Page-level text extractions:

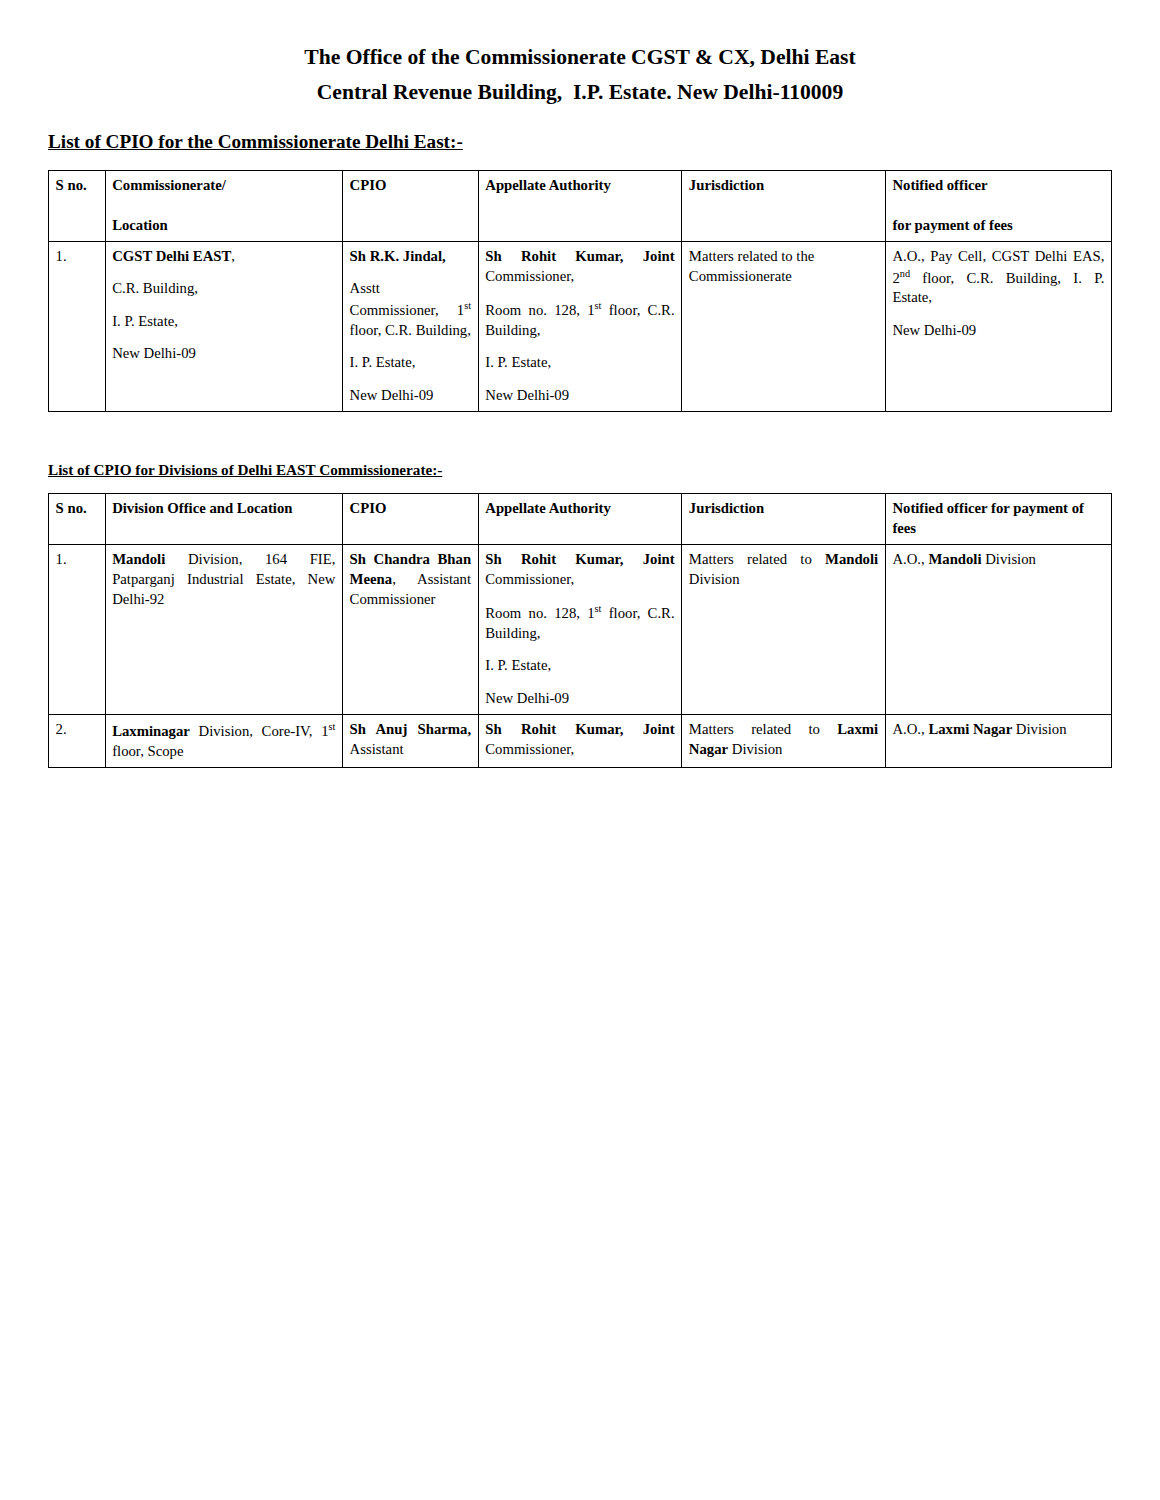The Office of the Commissionerate CGST & CX, Delhi East
Central Revenue Building, I.P. Estate. New Delhi-110009
List of CPIO for the Commissionerate Delhi East:-
| S no. | Commissionerate/ Location | CPIO | Appellate Authority | Jurisdiction | Notified officer for payment of fees |
| --- | --- | --- | --- | --- | --- |
| 1. | CGST Delhi EAST , C.R. Building, I. P. Estate, New Delhi-09 | Sh R.K. Jindal, Asstt Commissioner, 1 st floor, C.R. Building, I. P. Estate, New Delhi-09 | Sh Rohit Kumar, Joint Commissioner, Room no. 128, 1 st floor, C.R. Building, I. P. Estate, New Delhi-09 | Matters related to the Commissionerate | A.O., Pay Cell, CGST Delhi EAS, 2 nd floor, C.R. Building, I. P. Estate, New Delhi-09 |
List of CPIO for Divisions of Delhi EAST Commissionerate:-
| S no. | Division Office and Location | CPIO | Appellate Authority | Jurisdiction | Notified officer for payment of fees |
| --- | --- | --- | --- | --- | --- |
| 1. | Mandoli Division, 164 FIE, Patparganj Industrial Estate, New Delhi-92 | Sh Chandra Bhan Meena , Assistant Commissioner | Sh Rohit Kumar, Joint Commissioner, Room no. 128, 1 st floor, C.R. Building, I. P. Estate, New Delhi-09 | Matters related to Mandoli Division | A.O., Mandoli Division |
| 2. | Laxminagar Division, Core-IV, 1 st floor, Scope | Sh Anuj Sharma, Assistant | Sh Rohit Kumar, Joint Commissioner, | Matters related to Laxmi Nagar Division | A.O., Laxmi Nagar Division |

Task statement:
For every line above, produce an exact transcription that omits the images.

Answer box:
The Office of the Commissionerate CGST & CX, Delhi East
Central Revenue Building, I.P. Estate. New Delhi-110009
List of CPIO for the Commissionerate Delhi East:-
| S no. | Commissionerate/ Location | CPIO | Appellate Authority | Jurisdiction | Notified officer for payment of fees |
| --- | --- | --- | --- | --- | --- |
| 1. | CGST Delhi EAST , C.R. Building, I. P. Estate, New Delhi-09 | Sh R.K. Jindal, Asstt Commissioner, 1 st floor, C.R. Building, I. P. Estate, New Delhi-09 | Sh Rohit Kumar, Joint Commissioner, Room no. 128, 1 st floor, C.R. Building, I. P. Estate, New Delhi-09 | Matters related to the Commissionerate | A.O., Pay Cell, CGST Delhi EAS, 2 nd floor, C.R. Building, I. P. Estate, New Delhi-09 |
List of CPIO for Divisions of Delhi EAST Commissionerate:-
| S no. | Division Office and Location | CPIO | Appellate Authority | Jurisdiction | Notified officer for payment of fees |
| --- | --- | --- | --- | --- | --- |
| 1. | Mandoli Division, 164 FIE, Patparganj Industrial Estate, New Delhi-92 | Sh Chandra Bhan Meena , Assistant Commissioner | Sh Rohit Kumar, Joint Commissioner, Room no. 128, 1 st floor, C.R. Building, I. P. Estate, New Delhi-09 | Matters related to Mandoli Division | A.O., Mandoli Division |
| 2. | Laxminagar Division, Core-IV, 1 st floor, Scope | Sh Anuj Sharma, Assistant | Sh Rohit Kumar, Joint Commissioner, | Matters related to Laxmi Nagar Division | A.O., Laxmi Nagar Division |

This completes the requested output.